The word **“bank”** appears in training data with **multiple meanings**:

### Financial Bank
- money  
- loan  
- approved  

### River Bank
- river  
- flooded  

### What Word2Vec Does
- Word2Vec creates **one single vector** for the word **“bank”**.
- Both meanings are **merged into that same vector**.

### Result
The model thinks:

> **“bank” is related to both money and river**

This is why **finance-related** and **river-related** words appear **together**.
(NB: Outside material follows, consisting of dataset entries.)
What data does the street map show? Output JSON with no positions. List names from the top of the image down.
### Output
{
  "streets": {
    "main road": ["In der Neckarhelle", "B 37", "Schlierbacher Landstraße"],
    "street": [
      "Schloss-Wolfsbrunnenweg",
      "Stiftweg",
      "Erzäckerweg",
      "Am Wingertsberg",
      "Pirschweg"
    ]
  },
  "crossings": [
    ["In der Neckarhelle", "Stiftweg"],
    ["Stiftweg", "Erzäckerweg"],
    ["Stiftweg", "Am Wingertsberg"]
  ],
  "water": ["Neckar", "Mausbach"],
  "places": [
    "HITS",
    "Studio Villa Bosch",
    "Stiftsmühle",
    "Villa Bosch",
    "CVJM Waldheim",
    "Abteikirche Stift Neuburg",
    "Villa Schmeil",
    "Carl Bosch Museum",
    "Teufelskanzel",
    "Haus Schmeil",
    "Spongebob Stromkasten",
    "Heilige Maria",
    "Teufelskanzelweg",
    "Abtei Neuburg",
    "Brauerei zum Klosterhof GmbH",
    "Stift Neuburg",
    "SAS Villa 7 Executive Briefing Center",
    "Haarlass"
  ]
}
This is a key limitation of **word embeddings without context**.


# Sentence-transformers

In [11]:
from sentence_transformers import SentenceTransformer




In [12]:
model = SentenceTransformer("all-MiniLM-L6-v2")

In [13]:
sentences = [
    "I love AI",
    "I enjoy artificial intelligence",
    "The weather is sunny"
]

embeddings = model.encode(sentences)

print(embeddings.shape)

(3, 384)


In [None]:
from sklearn.metrics.pairwise import cosine_similarity

similarity_1_2 = cosine_similarity(
    [embeddings[0]], [embeddings[1]]
)

similarity_1_3 = cosine_similarity(
    [embeddings[0]], [embeddings[2]]
)

print("Similarity (sentence 1 & 2):", similarity_1_2[0][0])
print("Similarity (sentence 1 & 3):", similarity_1_3[0][0])

Similarity (sentence 1 & 2): 0.81963444
Similarity (sentence 1 & 3): -0.0033589536


## Key Takeaway

- **Sentence embeddings** represent **meaning**, not just individual words.
- **Similar meanings** → **similar vectors**.
- They are **essential** for modern **NLP** and **LLM pipelines**.
- **RAG (Retrieval-Augmented Generation) systems** rely heavily on **sentence embeddings**.

# Why do sentence embeddings work better than word embeddings for semantic search?
Sentence embeddings work better than word embeddings for semantic search because they capture the meaning of the entire sentence in context, while word embeddings represent individual words without context.

Word embeddings assign the same vector to a word everywhere, so different meanings get mixed. Sentence embeddings change based on surrounding words, allowing them to understand intent, synonyms, and context, which leads to more accurate semantic search results.